## Study questions
1: According to the blog post, which two states does StudentsFirst rank highest in the nation?
2: Reproduce the passage of the blog post that opens with the words "So State Superintendent" and ends after the words "quality of life.".

## Study text
───
Wednesday, January 9, 2013

Dumpster diving for compliments

So State Superintendent of Education John White went dumpster diving for compliments, and emerged from the pile waving this affidavit from former Washington, DC school superintendent Michelle Rhee. It certifies that Louisiana is the best state in the nation at punishing public school teachers for all the faults of a society that ranks last in nearly every indicator of a decent quality of life.

Not in so many words, of course. Rhee’s press release actually ranks Louisiana first in the nation for what she calls “policies that prioritize the interests of children.” Those happen to include the punitive new rules that link nearly every aspect of a teacher’s professional life to the results of standardized tests.

Louisiana and Florida rank the highest in the nation, according to Rhee’s organization, StudentsFirst. States that rank beneath Louisiana include every state with higher student achievement and standards of living.

That prompted education curmudgeon Diane Ravitch to tweet, “Does anyone move to Louisiana or Florida for their schools?”
───
(Dataset entries)
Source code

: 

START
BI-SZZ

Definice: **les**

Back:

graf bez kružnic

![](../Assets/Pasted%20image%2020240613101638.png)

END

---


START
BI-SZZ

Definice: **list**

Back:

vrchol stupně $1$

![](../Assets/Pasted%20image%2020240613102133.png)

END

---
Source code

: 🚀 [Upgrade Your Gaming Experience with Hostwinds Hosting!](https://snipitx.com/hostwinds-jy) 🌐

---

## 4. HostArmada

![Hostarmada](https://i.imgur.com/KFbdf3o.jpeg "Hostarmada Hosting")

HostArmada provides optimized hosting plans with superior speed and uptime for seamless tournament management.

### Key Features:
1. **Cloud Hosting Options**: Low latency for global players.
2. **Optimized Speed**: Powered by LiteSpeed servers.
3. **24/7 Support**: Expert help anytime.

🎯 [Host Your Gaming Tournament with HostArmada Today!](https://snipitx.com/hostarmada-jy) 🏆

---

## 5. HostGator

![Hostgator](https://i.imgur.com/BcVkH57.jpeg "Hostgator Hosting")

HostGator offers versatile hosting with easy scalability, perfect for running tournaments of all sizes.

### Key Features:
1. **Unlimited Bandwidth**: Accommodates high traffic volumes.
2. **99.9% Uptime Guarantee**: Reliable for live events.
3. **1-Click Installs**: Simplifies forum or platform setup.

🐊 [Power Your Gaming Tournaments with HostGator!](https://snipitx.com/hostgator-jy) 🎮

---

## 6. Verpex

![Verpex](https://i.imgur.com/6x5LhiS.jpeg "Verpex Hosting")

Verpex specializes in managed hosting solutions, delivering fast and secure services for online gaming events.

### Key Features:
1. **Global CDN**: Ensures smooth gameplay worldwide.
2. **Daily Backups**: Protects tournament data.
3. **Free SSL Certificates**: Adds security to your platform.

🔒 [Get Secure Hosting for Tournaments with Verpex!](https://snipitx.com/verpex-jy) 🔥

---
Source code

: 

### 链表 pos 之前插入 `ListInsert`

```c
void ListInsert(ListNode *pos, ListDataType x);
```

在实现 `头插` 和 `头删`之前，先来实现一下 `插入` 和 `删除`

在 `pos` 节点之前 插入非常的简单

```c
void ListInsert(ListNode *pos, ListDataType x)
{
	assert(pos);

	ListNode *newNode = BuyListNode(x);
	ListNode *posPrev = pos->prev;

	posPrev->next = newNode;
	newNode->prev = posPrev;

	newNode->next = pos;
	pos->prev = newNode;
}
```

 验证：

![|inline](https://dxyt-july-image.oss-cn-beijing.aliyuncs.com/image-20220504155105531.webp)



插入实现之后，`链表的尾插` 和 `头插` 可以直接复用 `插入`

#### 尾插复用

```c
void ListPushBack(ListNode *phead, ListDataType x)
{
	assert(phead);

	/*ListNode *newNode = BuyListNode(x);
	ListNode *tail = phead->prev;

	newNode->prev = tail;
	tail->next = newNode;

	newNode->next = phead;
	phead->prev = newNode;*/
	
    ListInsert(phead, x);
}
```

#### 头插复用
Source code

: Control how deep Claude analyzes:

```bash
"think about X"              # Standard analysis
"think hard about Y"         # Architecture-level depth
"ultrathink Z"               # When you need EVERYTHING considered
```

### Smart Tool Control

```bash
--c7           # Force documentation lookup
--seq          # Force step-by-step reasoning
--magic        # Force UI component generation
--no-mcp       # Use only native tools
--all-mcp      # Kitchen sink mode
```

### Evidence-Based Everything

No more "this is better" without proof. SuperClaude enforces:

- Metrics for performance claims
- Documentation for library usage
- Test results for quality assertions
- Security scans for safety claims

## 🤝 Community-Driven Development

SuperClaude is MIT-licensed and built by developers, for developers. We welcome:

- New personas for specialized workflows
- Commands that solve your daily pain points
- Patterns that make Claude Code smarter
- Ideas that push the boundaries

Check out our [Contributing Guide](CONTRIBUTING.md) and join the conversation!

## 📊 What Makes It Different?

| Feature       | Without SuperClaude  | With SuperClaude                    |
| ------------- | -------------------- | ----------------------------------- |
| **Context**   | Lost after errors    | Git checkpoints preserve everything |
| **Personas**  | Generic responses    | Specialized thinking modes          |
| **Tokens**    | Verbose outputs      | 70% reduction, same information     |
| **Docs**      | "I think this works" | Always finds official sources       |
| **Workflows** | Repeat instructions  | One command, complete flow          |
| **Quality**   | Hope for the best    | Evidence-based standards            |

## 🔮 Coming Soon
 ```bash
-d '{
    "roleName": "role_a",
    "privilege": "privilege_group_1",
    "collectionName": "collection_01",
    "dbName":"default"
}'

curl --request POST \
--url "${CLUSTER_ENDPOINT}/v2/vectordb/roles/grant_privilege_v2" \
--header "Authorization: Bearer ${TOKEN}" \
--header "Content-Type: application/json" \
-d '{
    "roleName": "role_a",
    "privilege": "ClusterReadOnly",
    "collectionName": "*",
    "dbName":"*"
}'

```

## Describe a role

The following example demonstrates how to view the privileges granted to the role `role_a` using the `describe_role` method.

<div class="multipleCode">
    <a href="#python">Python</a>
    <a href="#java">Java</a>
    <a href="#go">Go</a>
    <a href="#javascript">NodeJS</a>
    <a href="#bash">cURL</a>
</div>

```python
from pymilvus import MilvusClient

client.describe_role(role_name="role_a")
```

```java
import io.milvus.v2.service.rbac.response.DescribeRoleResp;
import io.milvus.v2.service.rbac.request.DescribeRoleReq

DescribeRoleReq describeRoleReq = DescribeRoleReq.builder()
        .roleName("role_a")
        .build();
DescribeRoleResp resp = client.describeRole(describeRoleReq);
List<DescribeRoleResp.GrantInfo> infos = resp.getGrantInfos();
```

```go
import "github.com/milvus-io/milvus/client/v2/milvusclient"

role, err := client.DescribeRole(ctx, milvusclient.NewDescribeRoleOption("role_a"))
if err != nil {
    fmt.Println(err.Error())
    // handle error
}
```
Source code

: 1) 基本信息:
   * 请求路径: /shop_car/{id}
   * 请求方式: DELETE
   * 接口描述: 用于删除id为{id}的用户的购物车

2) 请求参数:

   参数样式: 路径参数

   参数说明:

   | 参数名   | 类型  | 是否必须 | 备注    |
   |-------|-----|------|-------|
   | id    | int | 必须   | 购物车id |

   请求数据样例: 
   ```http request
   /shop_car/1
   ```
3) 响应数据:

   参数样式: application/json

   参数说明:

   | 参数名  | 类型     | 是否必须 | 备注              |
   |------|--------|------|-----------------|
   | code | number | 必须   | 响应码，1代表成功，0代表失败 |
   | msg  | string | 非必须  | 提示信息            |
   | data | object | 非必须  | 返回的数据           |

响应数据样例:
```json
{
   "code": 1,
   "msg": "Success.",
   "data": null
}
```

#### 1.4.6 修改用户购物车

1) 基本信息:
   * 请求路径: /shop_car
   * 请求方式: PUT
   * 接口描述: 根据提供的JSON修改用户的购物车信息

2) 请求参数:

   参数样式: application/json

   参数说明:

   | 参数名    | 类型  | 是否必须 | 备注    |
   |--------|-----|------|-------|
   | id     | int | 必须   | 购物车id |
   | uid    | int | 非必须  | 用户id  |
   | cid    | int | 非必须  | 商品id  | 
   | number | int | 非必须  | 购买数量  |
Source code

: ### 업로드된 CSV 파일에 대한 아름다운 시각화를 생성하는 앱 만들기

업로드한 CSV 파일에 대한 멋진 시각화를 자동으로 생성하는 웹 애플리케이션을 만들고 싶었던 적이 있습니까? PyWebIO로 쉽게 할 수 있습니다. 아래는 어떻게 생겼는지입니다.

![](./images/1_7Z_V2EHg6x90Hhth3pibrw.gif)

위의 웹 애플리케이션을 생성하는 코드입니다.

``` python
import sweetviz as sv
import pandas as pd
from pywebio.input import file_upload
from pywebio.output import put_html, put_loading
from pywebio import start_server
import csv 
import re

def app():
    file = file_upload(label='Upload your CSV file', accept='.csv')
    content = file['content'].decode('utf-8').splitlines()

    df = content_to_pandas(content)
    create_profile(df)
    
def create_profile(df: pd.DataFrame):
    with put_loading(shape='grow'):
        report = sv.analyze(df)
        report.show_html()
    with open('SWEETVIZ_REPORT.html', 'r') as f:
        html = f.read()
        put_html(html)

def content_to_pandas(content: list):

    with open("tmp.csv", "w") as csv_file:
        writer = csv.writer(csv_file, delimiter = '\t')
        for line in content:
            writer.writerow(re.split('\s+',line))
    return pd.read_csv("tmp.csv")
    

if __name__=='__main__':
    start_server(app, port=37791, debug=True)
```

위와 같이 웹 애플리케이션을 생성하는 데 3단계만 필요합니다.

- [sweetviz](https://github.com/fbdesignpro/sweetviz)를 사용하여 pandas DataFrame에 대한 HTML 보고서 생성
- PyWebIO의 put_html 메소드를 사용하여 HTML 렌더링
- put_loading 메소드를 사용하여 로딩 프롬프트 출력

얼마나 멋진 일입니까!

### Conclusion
───
## Answers to the exercise
1: Louisiana and Florida.

2:
So State Superintendent of Education John White went dumpster diving for compliments, and emerged from the pile waving this affidavit from former Washington, DC school superintendent Michelle Rhee. It certifies that Louisiana is the best state in the nation at punishing public school teachers for all the faults of a society that ranks last in nearly every indicator of a decent quality of life.